This continues our series of student reflections and analysis authored by our research team.
Source Scraping and Coding Confirmation
Emma Lovejoy
When we look for new cases to include in the tPP database, it’s always helpful to find an existing compilation we can pull names and data from. While cases in some existing databases automatically meet the criteria for inclusion (lists specifically dedicated to terrorist acts, political extremism, etc), for other sources each case must be individually investigated, and a determination made as to whether they should be included in tPP or not. For sources like this, it’s important that we take the time to ensure we’re not adding extraneous cases, and that the information being added as up-to date.
When a case is located that we think may need to be included, the first step is to check the defendant’s name against each of our active spreadsheets, to ensure the case really is new to tPP. In cases where we’ve already documented the case, this is an opportunity to see if there are updates to be made; if variables we’d had trouble with in the past are clarified by new source material, if the trial has progressed, etc. If the case does not appear in our data yet, we move on to source collection.

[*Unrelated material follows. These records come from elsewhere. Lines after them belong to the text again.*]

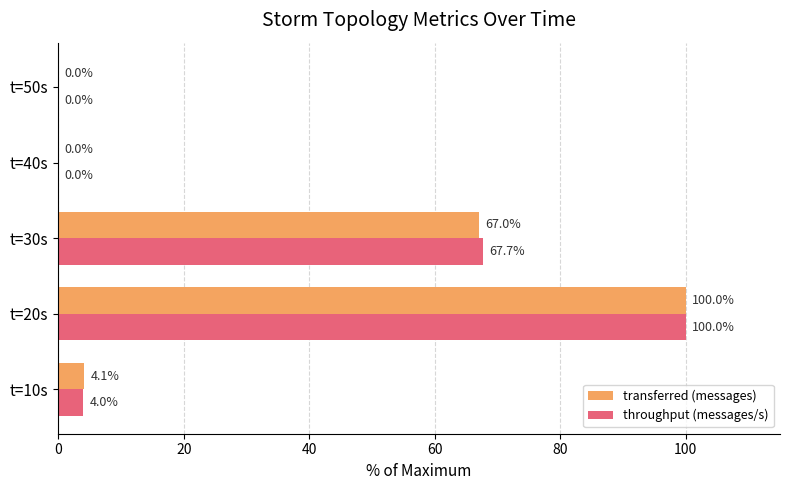

What is the sum of the throughput (messages/s) values at t=30s and t=50s?

67.7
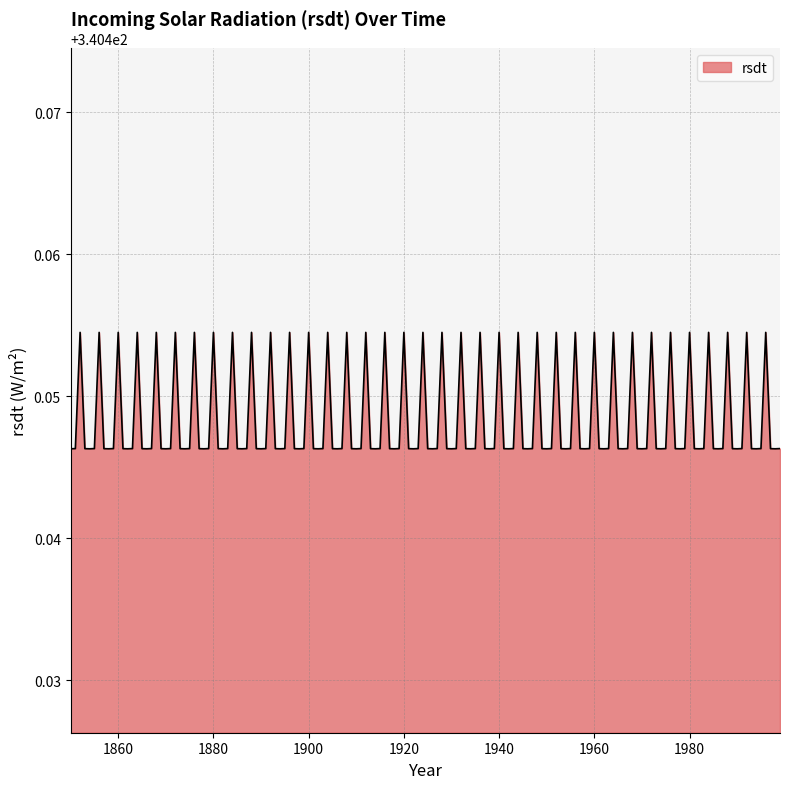

True or false: the data shows 592.2 at 1960.

False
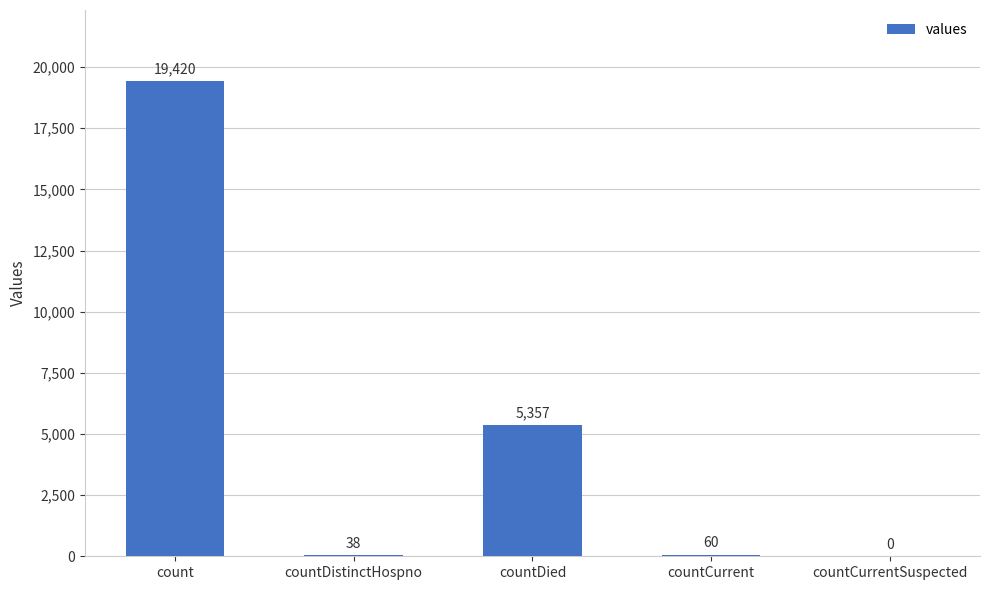

Which label corresponds to the largest value in the chart?

count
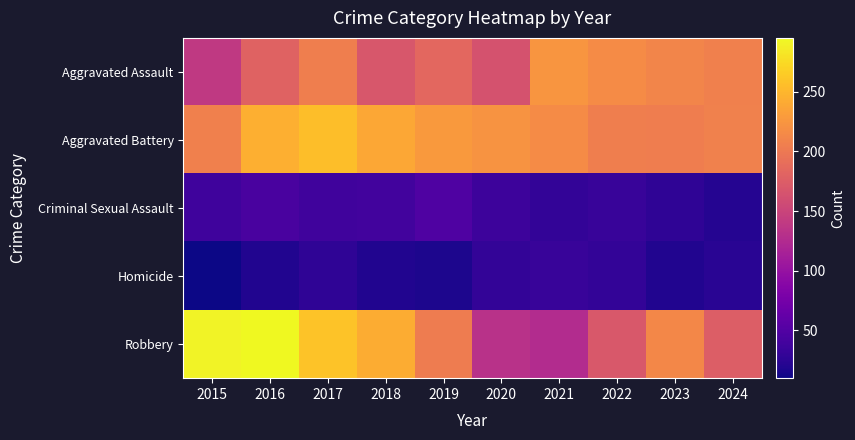

Which series has the largest total across all categories?

Aggravated Battery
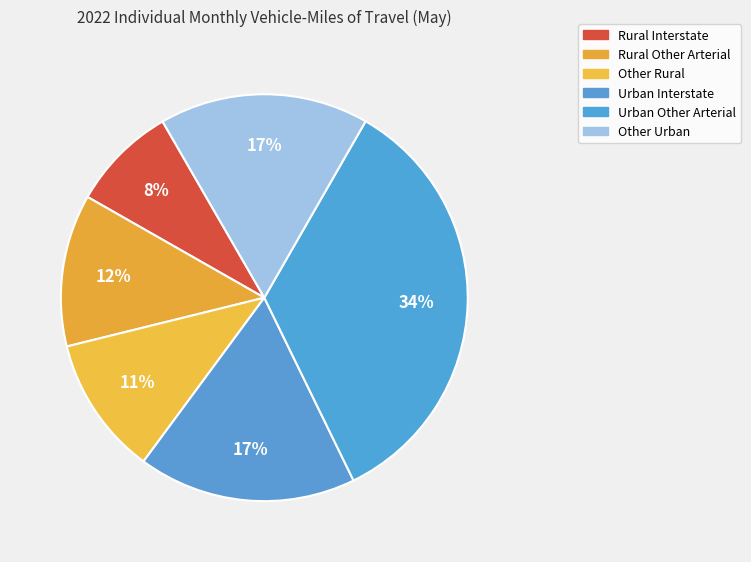

Does Urban Other Arterial account for over 50% of the chart?

No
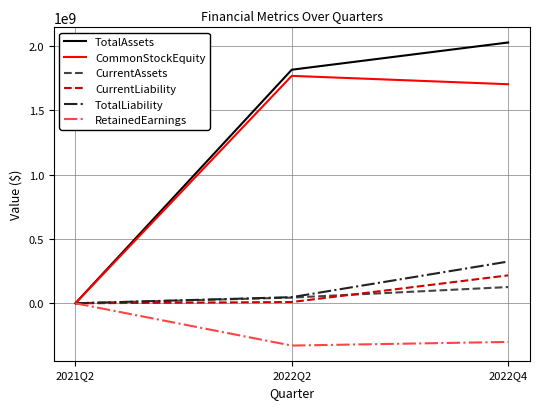

What is the total value across all series at 2022Q4?

4095201058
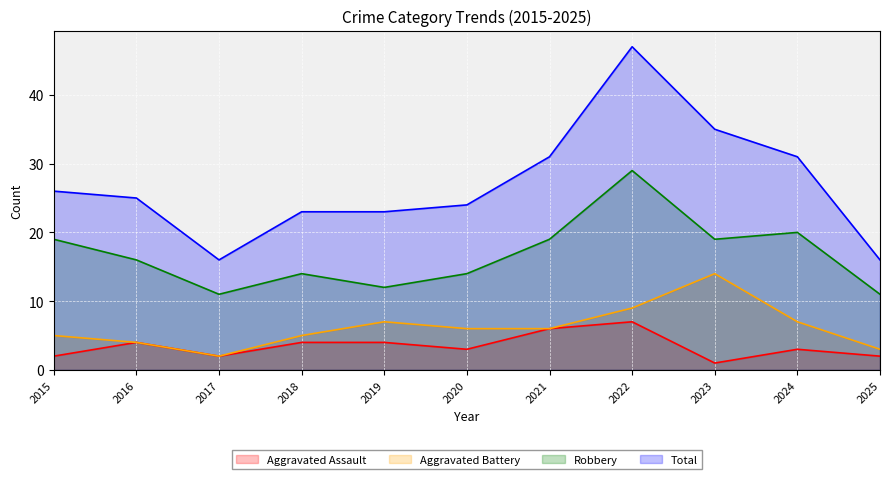

At which category does the chart reach its peak across all series?

2022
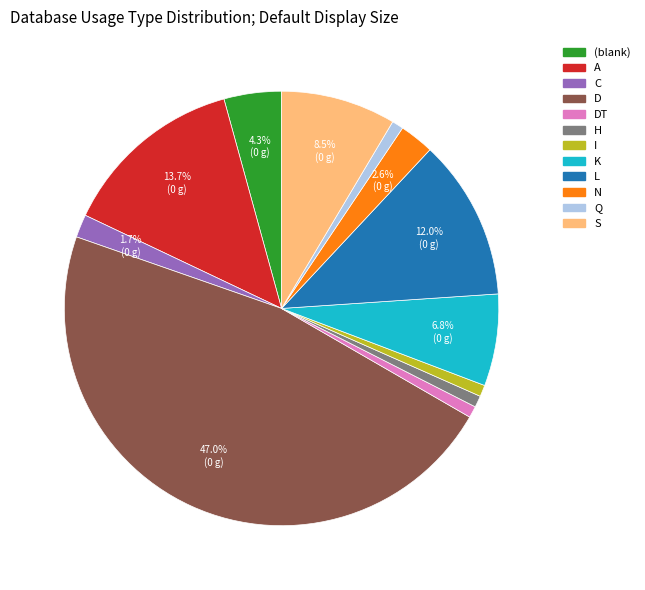

Is there any slice that represents more than half of the pie?

No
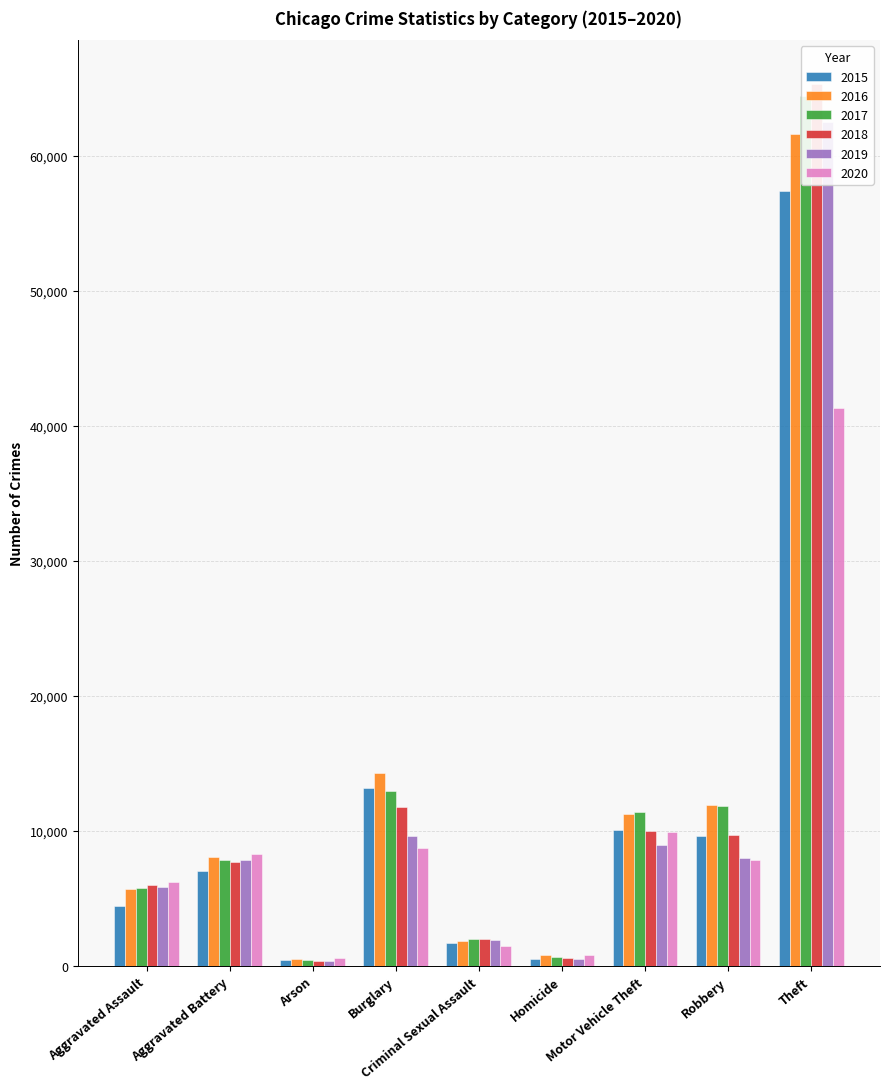

Which series has the largest total across all categories?

2017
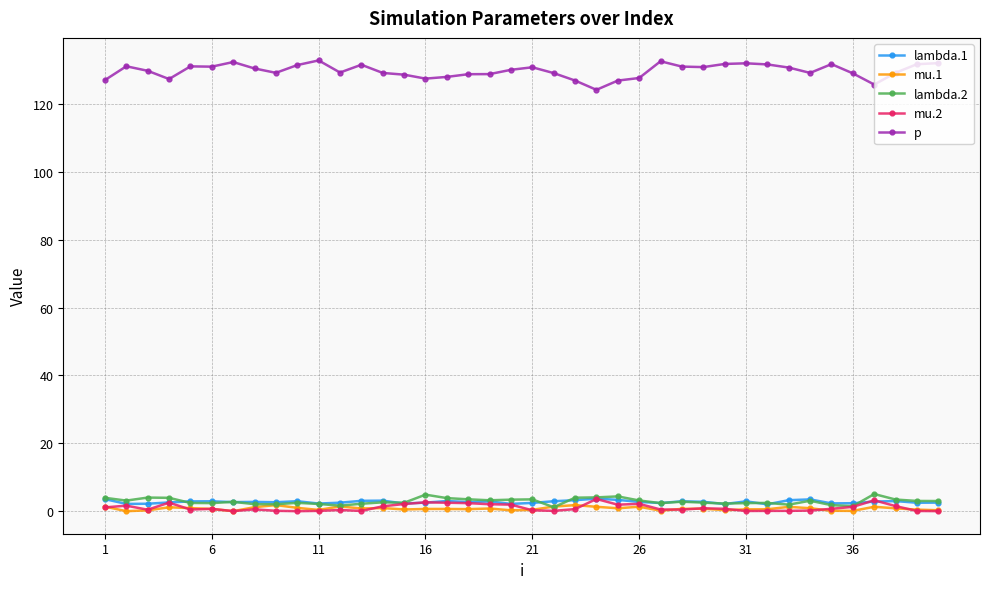

At how many categories does at least one series exceed 119?

40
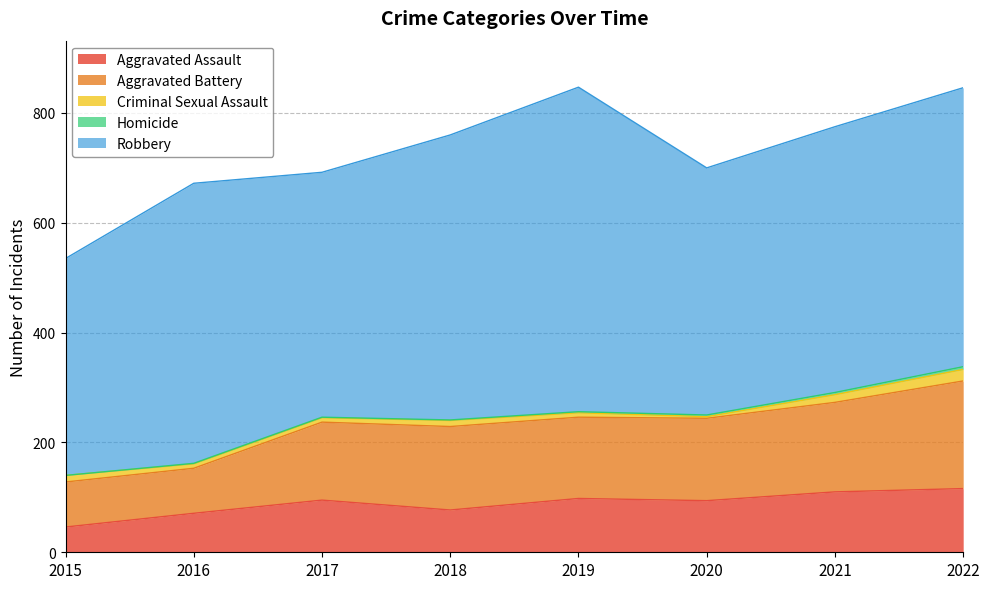

What is the sum of all Robbery values?

3903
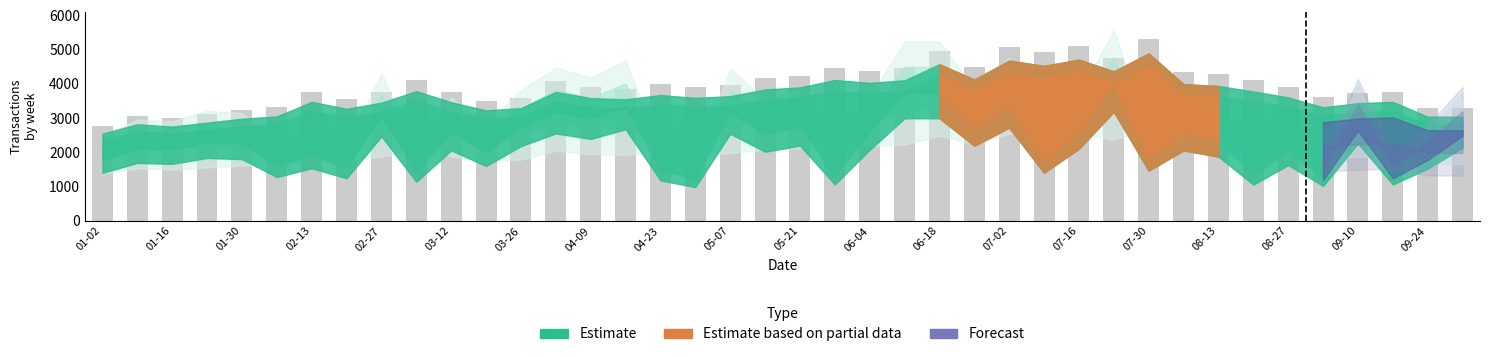

What is the value of the 28th bar from the left?

4921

An easy place to start when a case’s inclusion is still questionable is looking at news stories. They’re usually easier to find than court documents, and can give a general picture of the crime and the defendant. Based on what we see in the news, we can usually make a judgement at least on whether or not the case meets the criteria for inclusion, even if the details of their ideology remains unclear. If it is a case for tPP, especially useful articles will be saved as source files, and known information (name, dates, location etc) as well as the dataset it was originally pulled from will be added to the working spreadsheet as a case-starter, to be coded.
If the case could have been included were it not for an exclusionary factor (charges not reaching felony-level, death prior to charging, etc) then the basic case-starter information is filed separately as an excluded case, with sources and an explanation of why. We do this to save ourselves time down the line, if the case should come up again in the future. Given the overlapping content of various datasets, it’s not uncommon for an excluded case to to raise flags on more than one occasion, so having this index improves our ability to work through external data efficiently.
Most recently, we have been working on developing a collective procedure for the scraping process. That is, a system in which each stage of examination is assigned to an individual or group, to expedite the scraping of each document. So far, this assembly-line approach has yielded hundreds of new cases to be incorporated.